Planning isn’t my strong suit

If you want to see the hackiest storyboard ever, I’m your gal.

For my remediation project, my original intent was to take my short story (a criticism of social media) and create an infographic (or a series of infographics). I was going to make my own survey and everything – in fact, I spent a good hour coming up with a rough draft:

Screenshot of my survey.
Creatively entitled “Survey”

This was all before I realized that I hated my idea. Not that it was a bad idea, but I think it wasn’t the best for my exigence.

I started messing around with Windows Movie Maker, and I made a tiny 3 second clip that took forever to make because stop-motion animations tend to do that. Not that I’m at all familiar with making animations, but I saw the idea took shape in my mind more quickly than I could tell myself that it was a risky move that would probably take a huge time commitment in order to fulfill.

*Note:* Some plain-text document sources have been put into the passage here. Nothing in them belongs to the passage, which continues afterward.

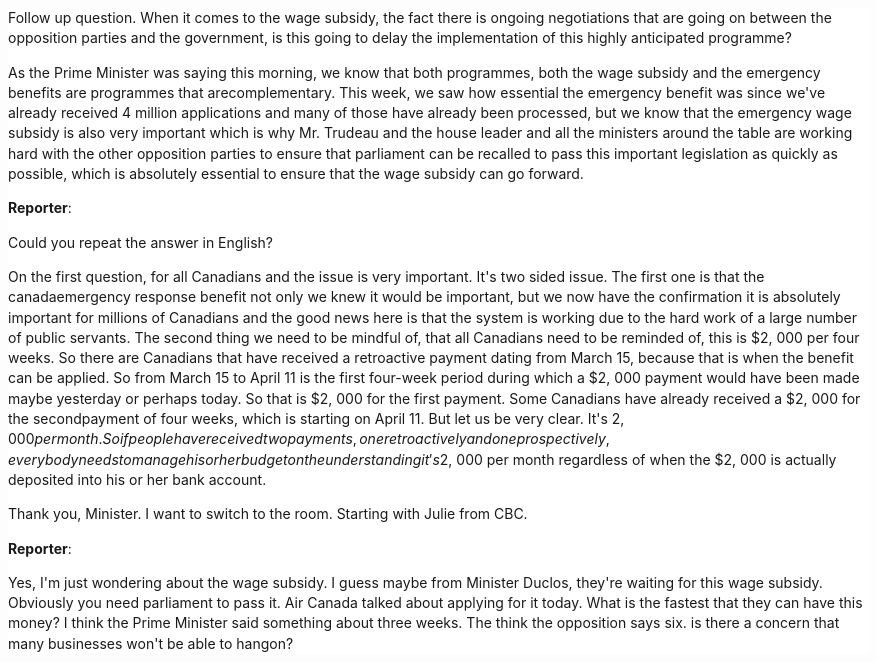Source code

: 

Follow up question.
When it comes to the wage subsidy, the fact there is ongoing negotiations that are going on between the opposition parties and the government, is this going to delay the implementation of this highly anticipated programme?



As the Prime Minister was saying this morning, we know that both programmes, both the wage subsidy and the emergency benefits are programmes that arecomplementary.
This week, we saw how essential the emergency benefit was since we've already received 4 million applications and many of those have already been processed, but we know that the emergency wage subsidy is also very important which is why Mr. Trudeau and the house leader and all the ministers around the table are working hard with the other opposition parties to ensure that parliament can be recalled to pass this important legislation as quickly as possible, which is absolutely essential to ensure that the wage subsidy can go forward.



**Reporter**:

Could you repeat the answer in English?



On the first question, for all Canadians and the issue is very important.
It's two sided issue.
The first one is that the canadaemergency response benefit not only we knew it would be important, but we now have the confirmation it is absolutely important for millions of Canadians and the good news here is that the system is working due to the hard work of a large number of public servants.
The second thing we need to be mindful of, that all Canadians need to be reminded of, this is $2, 000 per four weeks.
So there are Canadians that have received a retroactive payment dating from March 15, because that is when the benefit can be applied.
So from March 15 to April 11 is the first four-week period during which a $2, 000 payment would have been made maybe yesterday or perhaps today.
So that is $2, 000 for the first payment.
Some Canadians have already received a $2, 000 for the secondpayment of four weeks, which is starting on April 11. But let us be very clear.
It's $2, 000 per month.
So if people have received two payments, one retroactively and one prospectively, everybody needs to manage his or her budget on the understanding it's$2, 000 per month regardless of when the $2, 000 is actually deposited into his or her bank account.



Thank you, Minister.
I want to switch to the room.
Starting with Julie from CBC.



**Reporter**:

Yes, I'm just wondering about the wage subsidy.
I guess maybe from Minister Duclos, they're waiting for this wage subsidy.
Obviously you need parliament to pass it. Air Canada talked about applying for it today.
What is the fastest that they can have this money? I think the Prime Minister said something about three weeks.
The think the opposition says six.
is there a concern that many businesses won't be able to hangon?
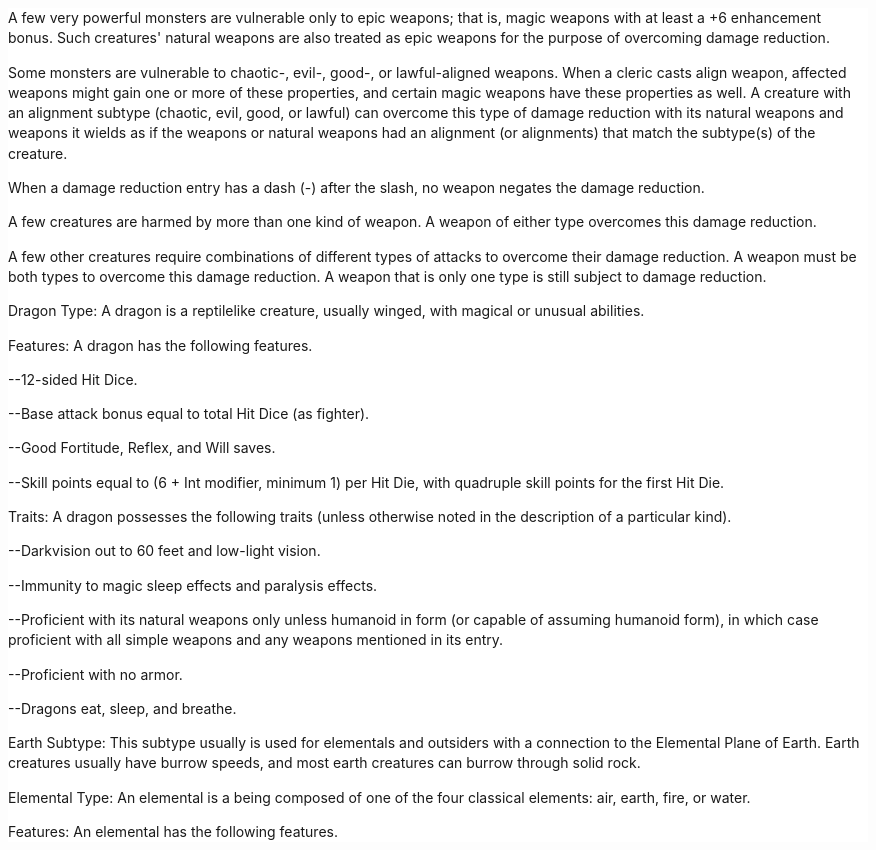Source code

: A few very powerful monsters are vulnerable only to epic weapons; that is, magic weapons with at least a +6 enhancement bonus. Such creatures' natural weapons are also treated as epic weapons for the purpose of overcoming damage reduction.

Some monsters are vulnerable to chaotic-, evil-, good-, or lawful-aligned weapons. When a cleric casts align weapon, affected weapons might gain one or more of these properties, and certain magic weapons have these properties as well. A creature with an alignment subtype (chaotic, evil, good, or lawful) can overcome this type of damage reduction with its natural weapons and weapons it wields as if the weapons or natural weapons had an alignment (or alignments) that match the subtype(s) of the creature. 

When a damage reduction entry has a dash (-) after the slash, no weapon negates the damage reduction.

A few creatures are harmed by more than one kind of weapon. A weapon of either type overcomes this damage reduction.

A few other creatures require combinations of different types of attacks to overcome their damage reduction. A weapon must be both types to overcome this damage reduction. A weapon that is only one type is still subject to damage reduction.



Dragon Type: A dragon is a reptilelike creature, usually winged, with magical or unusual abilities.

Features: A dragon has the following features.

--12-sided Hit Dice.

--Base attack bonus equal to total Hit Dice (as fighter).

--Good Fortitude, Reflex, and Will saves.

--Skill points equal to (6 + Int modifier, minimum 1) per Hit Die, with quadruple skill points for the first Hit Die.

Traits: A dragon possesses the following traits (unless otherwise noted in the description of a particular kind).

--Darkvision out to 60 feet and low-light vision.

--Immunity to magic sleep effects and paralysis effects.

--Proficient with its natural weapons only unless humanoid in form (or capable of assuming humanoid form), in which case proficient with all simple weapons and any weapons mentioned in its entry.

--Proficient with no armor.

--Dragons eat, sleep, and breathe.



Earth Subtype: This subtype usually is used for elementals and outsiders with a connection to the Elemental Plane of Earth. Earth creatures usually have burrow speeds, and most earth creatures can burrow through solid rock.



Elemental Type: An elemental is a being composed of one of the four classical elements: air, earth, fire, or water.

Features: An elemental has the following features.
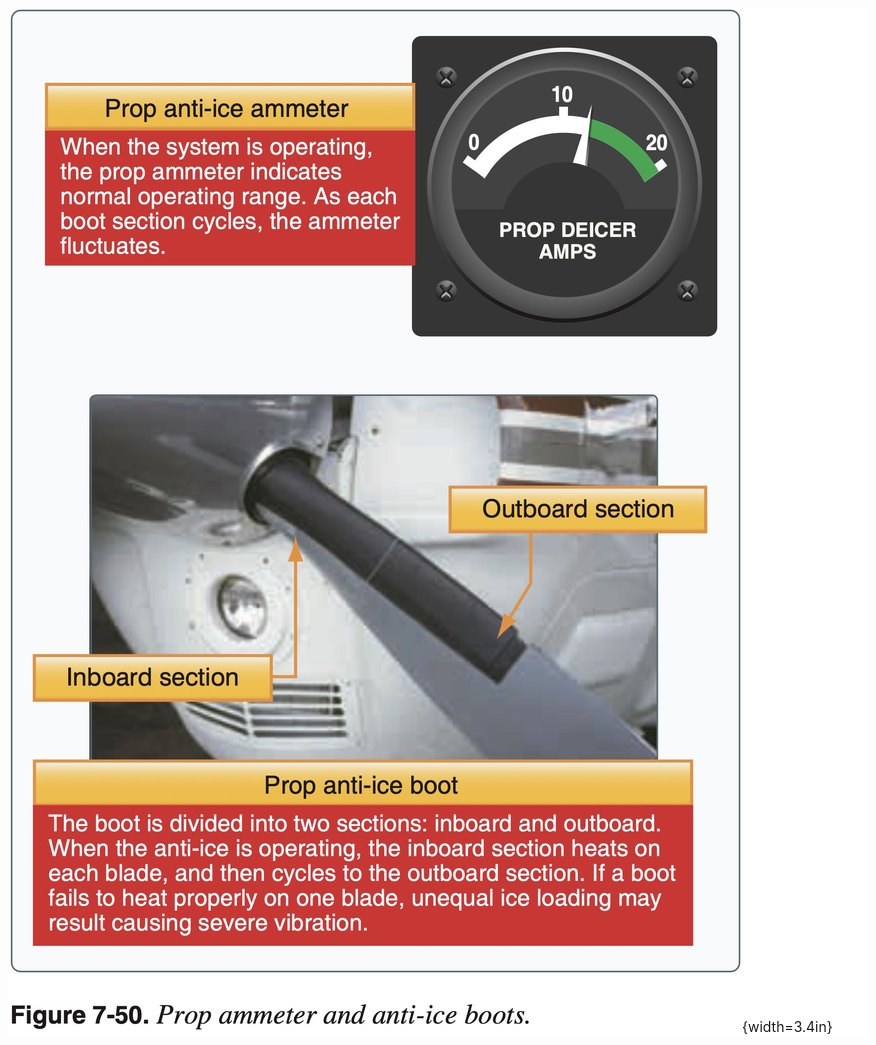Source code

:![Prop deicing. [FAA-H-8083-25B Pilot's Handbook of Aeronautical Knowledge](https://www.faa.gov/regulations_policies/handbooks_manuals/aviation/phak) [Chapter 7: Aircraft Systems](https://www.faa.gov/sites/faa.gov/files/regulations_policies/handbooks_manuals/aviation/phak/09_phak_ch7.pdf) Figure 7-50.](./img/phak/phak-figure-7-50-prop-deicing.jpg){width=3.4in}
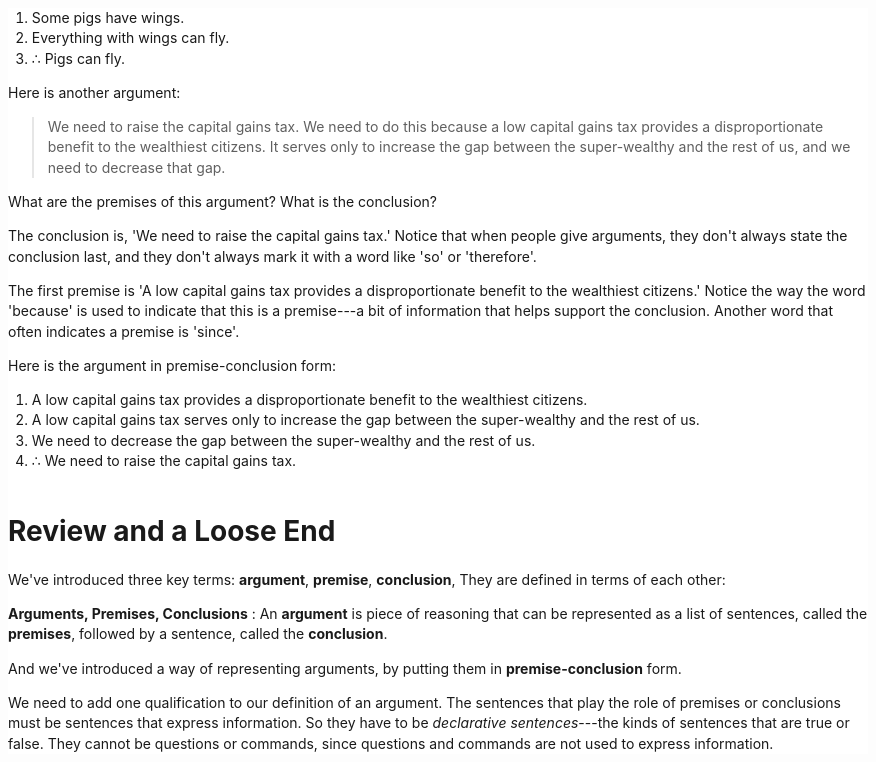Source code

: 1.  Some pigs have wings.
2.  Everything with wings can fly.
3.  ∴ Pigs can fly.

</div>

Here is another argument:

> We need to raise the capital gains tax. We need to do this because a
> low capital gains tax provides a disproportionate benefit to the
> wealthiest citizens. It serves only to increase the gap between the
> super-wealthy and the rest of us, and we need to decrease that gap.

What are the premises of this argument? What is the conclusion?

<div class="answers">

The conclusion is, 'We need to raise the capital gains tax.' Notice that
when people give arguments, they don't always state the conclusion last,
and they don't always mark it with a word like 'so' or 'therefore'.

The first premise is 'A low capital gains tax provides a
disproportionate benefit to the wealthiest citizens.' Notice the way the
word 'because' is used to indicate that this is a premise---a bit of
information that helps support the conclusion. Another word that often
indicates a premise is 'since'.

Here is the argument in premise-conclusion form:

1.  A low capital gains tax provides a disproportionate benefit to the
    wealthiest citizens.
2.  A low capital gains tax serves only to increase the gap between the
    super-wealthy and the rest of us.
3.  We need to decrease the gap between the super-wealthy and the rest
    of us.
4.  ∴ We need to raise the capital gains tax.

</div>

Review and a Loose End
======================

We've introduced three key terms: **argument**, **premise**,
**conclusion**, They are defined in terms of each other:

<div class="boxed">

**Arguments, Premises, Conclusions**
:   An **argument** is piece of reasoning that can be represented as a
    list of sentences, called the **premises**, followed by a sentence,
    called the **conclusion**.

</div>

And we've introduced a way of representing arguments, by putting them in
**premise-conclusion** form.

We need to add one qualification to our definition of an argument. The
sentences that play the role of premises or conclusions must be
sentences that express information. So they have to be *declarative
sentences*---the kinds of sentences that are true or false. They cannot
be questions or commands, since questions and commands are not used to
express information.
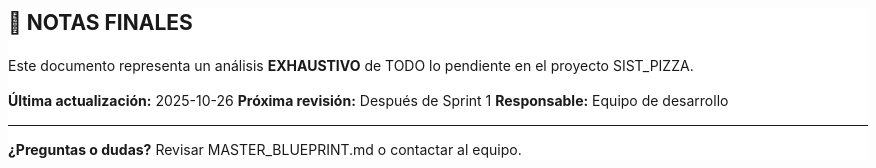 
## 📝 NOTAS FINALES

Este documento representa un análisis **EXHAUSTIVO** de TODO lo pendiente en el proyecto SIST_PIZZA. 

**Última actualización:** 2025-10-26
**Próxima revisión:** Después de Sprint 1
**Responsable:** Equipo de desarrollo

---

**¿Preguntas o dudas?**
Revisar MASTER_BLUEPRINT.md o contactar al equipo.
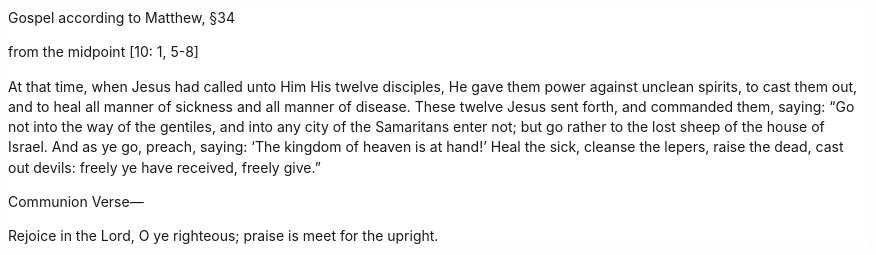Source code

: Gospel according to Matthew, §34

from the midpoint \[10: 1, 5-8\]

At that time, when Jesus had called unto Him His twelve disciples, He gave them power against unclean spirits, to cast them out, and to heal all manner of sickness and all manner of disease. These twelve Jesus sent forth, and commanded them, saying: “Go not into the way of the gentiles, and into any city of the Samaritans enter not; but go rather to the lost sheep of the house of Israel. And as ye go, preach, saying: ‘The kingdom of heaven is at hand!’ Heal the sick, cleanse the lepers, raise the dead, cast out devils: freely ye have received, freely give.”

Communion Verse—

Rejoice in the Lord, O ye righteous; praise is meet for the upright.

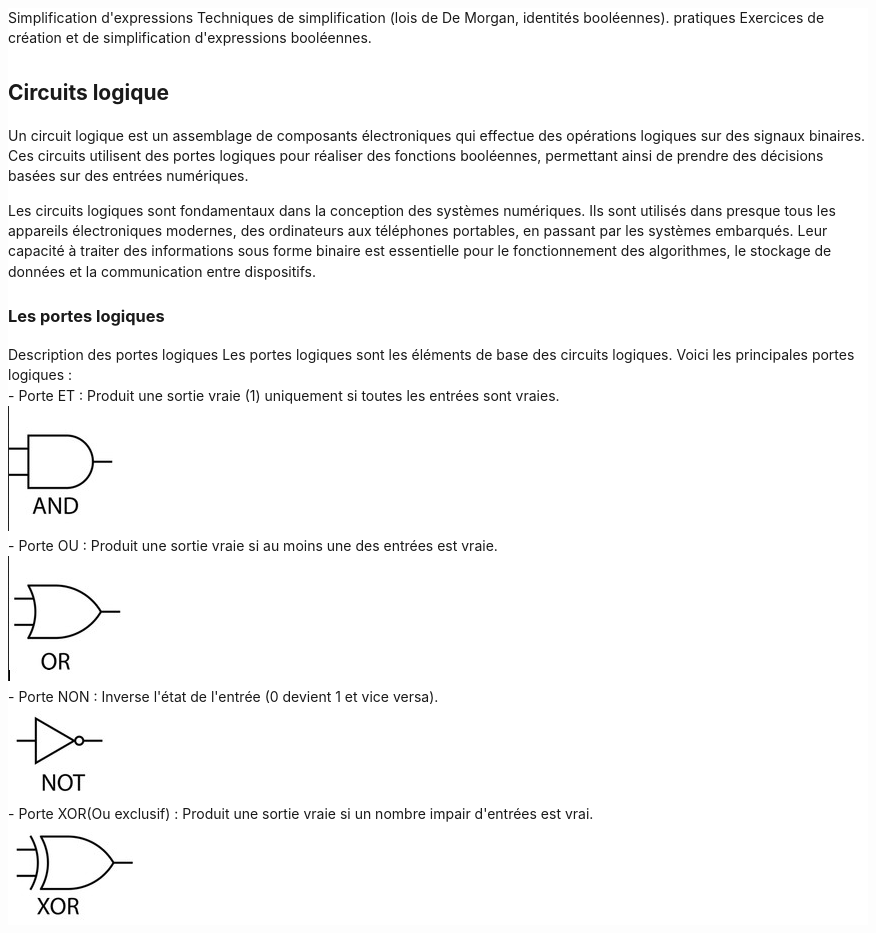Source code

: 


Simplification d'expressions
        Techniques de simplification (lois de De Morgan, identités booléennes).
         pratiques
        Exercices de création et de simplification d'expressions booléennes.




## Circuits logique    
Un circuit logique est un assemblage de composants électroniques qui effectue des opérations logiques sur des signaux binaires. Ces circuits utilisent des portes logiques pour réaliser des fonctions booléennes, permettant ainsi de prendre des décisions basées sur des entrées numériques.  

Les circuits logiques sont fondamentaux dans la conception des systèmes numériques. Ils sont utilisés dans presque tous les appareils électroniques modernes, des ordinateurs aux téléphones portables, en passant par les systèmes embarqués.   Leur capacité à traiter des informations sous forme binaire est essentielle pour le fonctionnement des algorithmes, le stockage de données et la communication entre dispositifs.  

### Les portes logiques         

Description des portes logiques Les portes logiques sont les éléments de base des circuits logiques. Voici les principales portes logiques :  
    - Porte ET : Produit une sortie vraie (1) uniquement si toutes les entrées sont vraies.  
    ![porte and](img/portes_logiques/porte_and.png)  
    - Porte OU : Produit une sortie vraie si au moins une des entrées est vraie.  
    ![porte or](img/portes_logiques/porte_or.png)  
    - Porte NON : Inverse l'état de l'entrée (0 devient 1 et vice versa).  
    ![porte not](img/portes_logiques/porte_not.png)  
    - Porte XOR(Ou exclusif) : Produit une sortie vraie si un nombre impair d'entrées est vrai.  
    ![porte xor](img/portes_logiques/porte_xor.png)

I spent the rest of the night making probably the worst storyboard you’ll ever see:

Screenshot of my storyboard. It consists of a few digital images and mostly blank boxes.
You can probably tell where I started to give up on making it visual. (Sorry you can’t read any of it. Trust me, even if you could it wouldn’t make sense.)

I learned a few things from this very wishy-washy evening of storyboarding (looks like “storyboarding” isn’t a word. It should be).

First, I hate making storyboards. Having to plan the fate of my project gives me anxiety. I know it’s supposed to get the creative juices flowing, but it has the opposite effect for me. Only when I jumped into my project (making the survey) did I realize that I didn’t like the idea. And only when I began my animation did I realize that I had an abundance of ideas for the finished project.

Second, I learned that my first idea is very seldom my best idea. I don’t need much explanation for this I don’t think.

Lastly, I discovered the difficulty of trying to make my exigence fit with a medium that just didn’t accommodate it very nicely. It would probably have been a better approach if I had embraced my exigence and chose a medium to fit it rather than picking a medium and trying to alter my exigence accordingly. This was probably pretty obvious to everyone else. Oh well.

I guess planning just isn’t my strong suit.

Brie Winnega

Hey, I'm Brie. I'm an English major who's addicted to reading, writing, and ponytails.

2 thoughts to “Planning isn’t my strong suit”

  1. Hey Brie! Interesting post. I found it intriguing that you found story boarding to be a source on anxiety. For me, I would nervous if I did not have a road map of where I plan to go with my project. Regardless, I guess that just goes to show that everyone has their own style of doing things. As for your struggle with exigence, I completely understand. It seems so intuitive, do something that highlights your argument. But it is so much more complex than that. When the options are endless, it’s so challenging to choose the best medium and platform for the exigence. I’m excited to see where you take your project!

  2. Brie,

    I get similar anxiety when trying to plan my projects. In general I’m a very organized person, but when it comes to creative work I just never seem to have a “vision,” so it’s difficult for me to plan out my projects. If you had to jump in to one of your ideas to realize you hated it, I think that’s great. That may even be better than planning out your idea in detail and then beginning work on it only to discover you hate it…that’s a lot of wasted effort. I remember when you showed me your first stop motion (even though you were still planning on doing the info graphics). I loved it, and it definitely affected me more than I think an info graphic would, so it seems like the perfect choice for your exigence. I think it will really affect your audience the way you want.